Climate change and faith collide as the sea engulfs Kiribati – ‘God is not so silly to allow people to perish just like that’
By Brian Reed
February 16, 2011 From the sky, the country of Kiribati looks like strands of yarn floating on the sea: 33 tiny islands, scattered across an area of the Pacific Ocean more than twice the size of Alaska. Nearly half the population, more than 40,000 people, is crowded into just one of those strands –- the capital island, South Tarawa. The average height of the islands is approximately 6.5 feet. Already, land is scarce, and drinking water can be in short supply. There’s nowhere to retreat. So concerns about climate change are felt very acutely here. Though estimates are rough, scientists predict average sea levels could rise as much as 3 feet by the end of the century owing to global warming.

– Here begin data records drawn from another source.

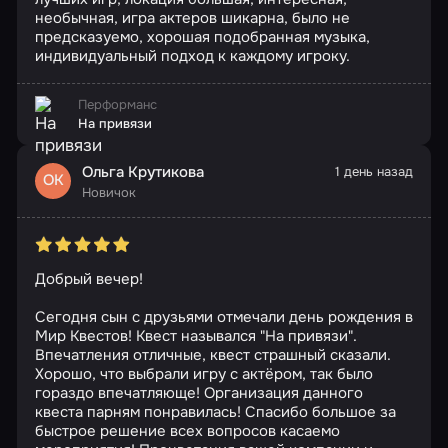
необычная, игра актеров шикарна, было не
предсказуемо, хорошая подобранная музыка,
индивидуальный подход к каждому игроку.
Перформанс
На привязи
Ольга Крутикова
1 день назад
ОК
Новичок
Добрый вечер!
Сегодня сын с друзьями отмечали день рождения в
Мир Квестов! Квест назывался "На привязи".
Впечатления отличные, квест страшный сказали.
Хорошо, что выбрали игру с актёром, так было
гораздо впечатляюще! Организация данного
квеста парням понравилась! Спасибо большое за
быстрое решение всех вопросов касаемо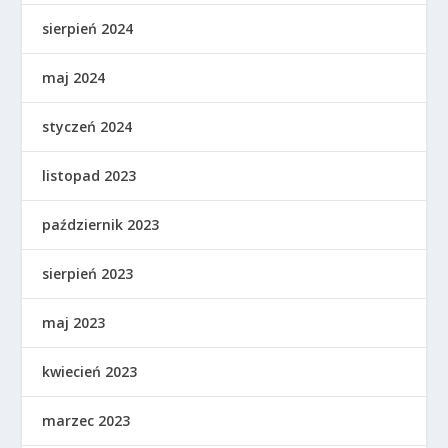
sierpień 2024
maj 2024
styczeń 2024
listopad 2023
październik 2023
sierpień 2023
maj 2023
kwiecień 2023
marzec 2023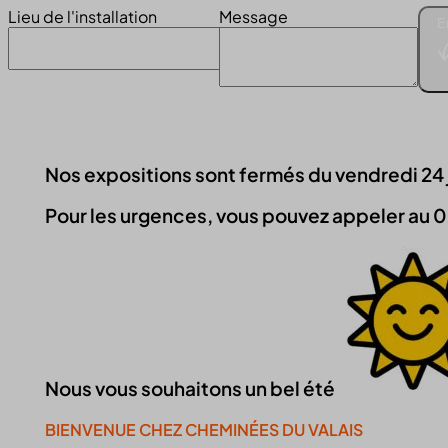
Lieu de l'installation
Message
E
Nos expositions sont fermés du vendredi 24 jui
Pour les urgences, vous pouvez appeler au 0
Nous vous souhaitons un bel été
BIENVENUE CHEZ CHEMINÉES DU VALAIS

At the most recent round of United Nations climate negotiations in Cancun, Mexico, Kiribatian President Anote Tong said the rising sea could “ultimately lead to the demise of island countries like Kiribati.” According to Tong, it could happen within 50 years. Many people in Kiribati, pronounced “keer-ih-bus,” say they’re already noticing changes in the environment.

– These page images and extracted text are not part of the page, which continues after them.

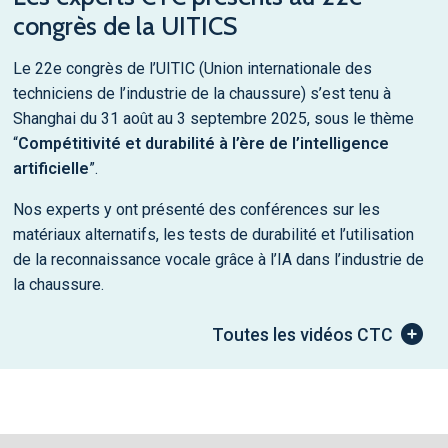
congrès de la UITICS
Le 22e congrès de l’UITIC (Union internationale des
techniciens de l’industrie de la chaussure) s’est tenu à
Shanghai du 31 août au 3 septembre 2025, sous le thème
“
Compétitivité et durabilité à l’ère de l’intelligence
artificielle
”.
Nos experts y ont présenté des conférences sur les
matériaux alternatifs, les tests de durabilité et l’utilisation
de la reconnaissance vocale grâce à l’IA dans l’industrie de
la chaussure.
Toutes les vidéos CTC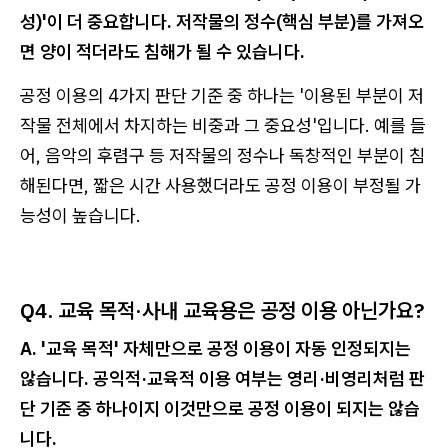
성)'이 더 중요합니다. 저작물의 정수(핵심 부분)를 가져오
면 양이 적더라도 침해가 될 수 있습니다.
공정 이용의 4가지 판단 기준 중 하나는 '이용된 부분이 저
작물 전체에서 차지하는 비중과 그 중요성'입니다. 예를 들
어, 음악의 후렴구 등 저작물의 정수나 독창적인 부분이 침
해된다면, 짧은 시간 사용했더라도 공정 이용이 부정될 가
능성이 높습니다.
Q4. 교육 목적·사내 교육용은 공정 이용 아닌가요?
A. '교육 목적' 자체만으로 공정 이용이 자동 인정되지는
않습니다. 공익적·교육적 이용 여부는 영리·비영리처럼 판
단 기준 중 하나이지 이것만으로 공정 이용이 되지는 않습
니다.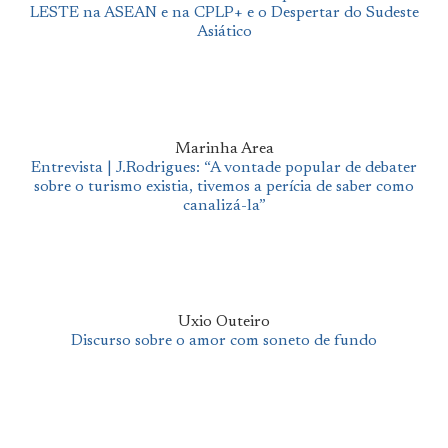
LESTE na ASEAN e na CPLP+ e o Despertar do Sudeste
Asiático
Marinha Area
Entrevista | J.Rodrigues: “A vontade popular de debater
sobre o turismo existia, tivemos a perícia de saber como
canalizá-la”
Uxio Outeiro
Discurso sobre o amor com soneto de fundo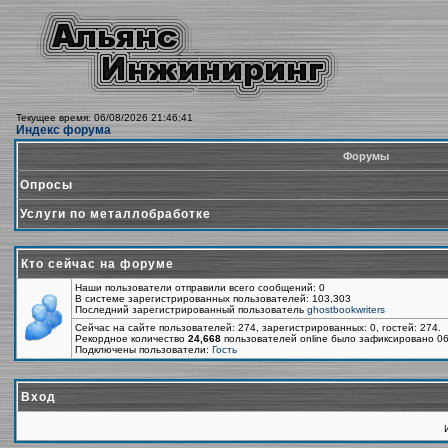
Текущее время: 06/08/2026 21:46:41
Индекс форума
Форумы
Опросы
Услуги по металлобработке
Кто сейчас на форуме
Наши пользователи отправили всего сообщений: 0
В системе зарегистрированных пользователей: 103,303
Последний зарегистрированный пользователь
ghostbookwriters
Сейчас на сайте пользователей: 274, зарегистрированных: 0, гостей: 274.
Рекордное количество
24,668
пользователей online было зафиксировано 06
Подключены пользователи:
Гость
Вход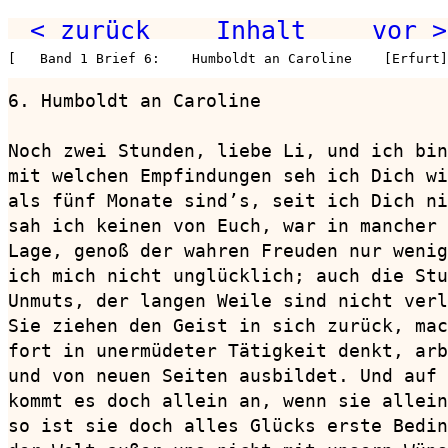
< zurück
Inhalt
vor >
[   Band 1 Brief 6:    Humboldt an Caroline    [Erfurt
6. Humboldt an Caroline                 
Noch zwei Stunden, liebe Li, und ich bin
mit welchen Empfindungen seh ich Dich wi
als fünf Monate sind’s, seit ich Dich ni
sah ich keinen von Euch, war in mancher 
Lage, genoß der wahren Freuden nur wenig
ich mich nicht unglücklich; auch die Stu
Unmuts, der langen Weile sind nicht verl
Sie ziehen den Geist in sich zurück, mac
fort in unermüdeter Tätigkeit denkt, arb
und von neuen Seiten ausbildet. Und auf 
kommt es doch allein an, wenn sie allein
so ist sie doch alles Glücks erste Bedin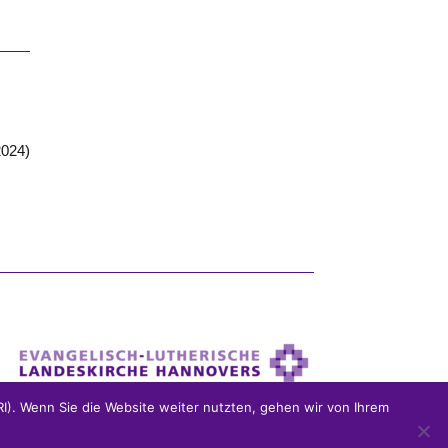
2024)
). Wenn Sie die Website weiter nutzten, gehen wir von Ihrem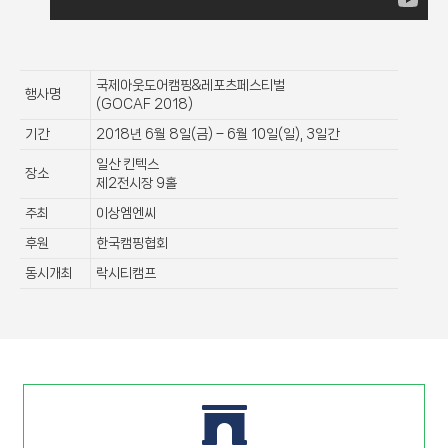
국제아웃도어캠핑&레포츠페스티벌
행사명
(GOCAF 2018)
기간
2018년 6월 8일(금) – 6월 10일(일), 3일간
일산 킨텍스
장소
제2전시장 9홀
주최
이상엠엔씨
후원
한국캠핑협회
동시개최
락시티캠프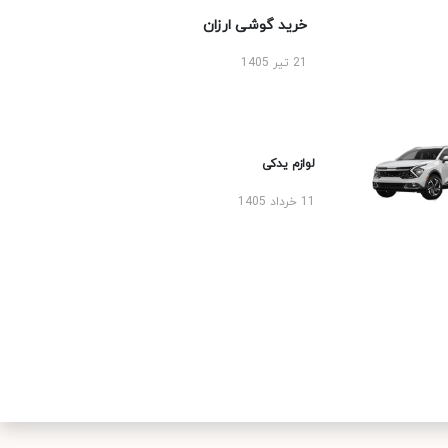
خرید گوشی ارزان
21 تیر 1405
لوازم یدکی
11 خرداد 1405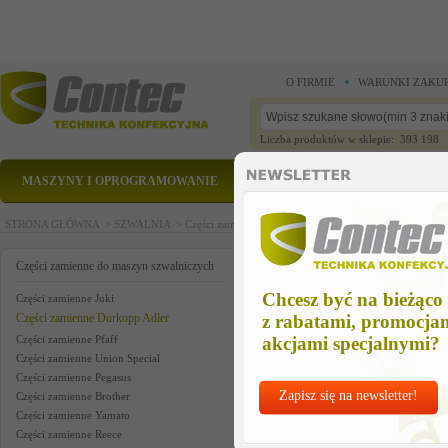
O FIRMIE
WARUNKI ZAKU
Liczba produktów w sklepie: 393 198
MASZYNY I OPROGRAMOWANIE
CZĘŚCI ZAMIENNE
STRONA GŁÓWNA >
SZWALNIA >
Części zamienne do maszyn szwalniczych >
Części zam
bolt, stud
Części zamienne do maszyn szwalniczych
Chcesz być na bieżąco
Części zamienne Juki
Części zamienne Durkopp Adler
z rabatami, promocja
Części zamienne Pfaff
akcjami specjalnymi?
Części zamienne Union Special
Części zamienne Pegasus
Zapisz się na newsletter!
Części zamienne Brother
Części zamienne Yamato
Części zamienne Reece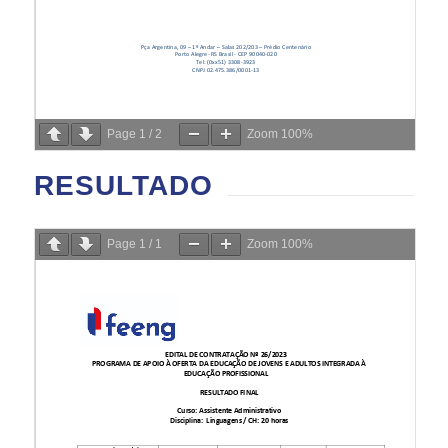
Page
1
/
2
Zoom
100%
RESULTADO
Page
1
/
1
Zoom
100%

“We hardly get rainy seasons any more,” says Deputy Secretary of Labour Akka Rimon, who lives on South Tarawa. “And then it gets really, really dry and hot. There’s a water crisis here — water becoming salty or brackish.” This is one of the chief concerns in Kiribati: protecting fresh drinking water — which collects in a lens beneath the islands — from prolonged droughts and encroaching salt water. Ata Merang, another South Tarawa resident, says she has noticed the extended dry seasons. But she also has noticed other changes. “The sea level, now it comes to the road, even to the houses,” she says. On nearby North Tarawa, high tides have repeatedly ruined Jack Joe’s crops. “When the tide is up, it really runs through the sand and kills everything,” Joe says. “Cabbages and tomatoes, things like that. Cucumbers. Gone.” … But even in a place as vulnerable as Kiribati, there are skeptics. “I’m not easily taken by global scientists prophesizing the future,” says Teburoro Tito, the country’s former president and now a member of Parliament. … “Saying we’re going to be under the water, that I don’t believe,” Tito says. “Because people belong to God, and God is not so silly to allow people to perish just like that.” Tito is not alone in his views. Of the more than 90,000 people counted in Kiribati’s last census, a mere 23 said they did not belong to a church. According to the most recent census, some 55 percent of citizens are Roman Catholic, 36 percent are Protestant and 3 percent are Mormon. As a result, many are torn between what they hear from scientists and what they read in the Bible. President Tong says people have questioned whether his focus on climate change means he does not believe in God. And yet, on a personal level, Tong says, he understands the skepticism. “There’s always this deep desire to deny it,” Tong says. “And I don’t want to get trapped into that because that’s an emotional reaction. My emotional reaction: ‘No, it will never happen.’ But the facts are there in front of us. The sea level rise is going to put us underwater, much earlier perhaps than we all anticipated.” …
"Because people belong to God, and God is not so silly to allow people to perish just like that."
Countering bad theology like this is a large part of the reason I'm doing my PhD.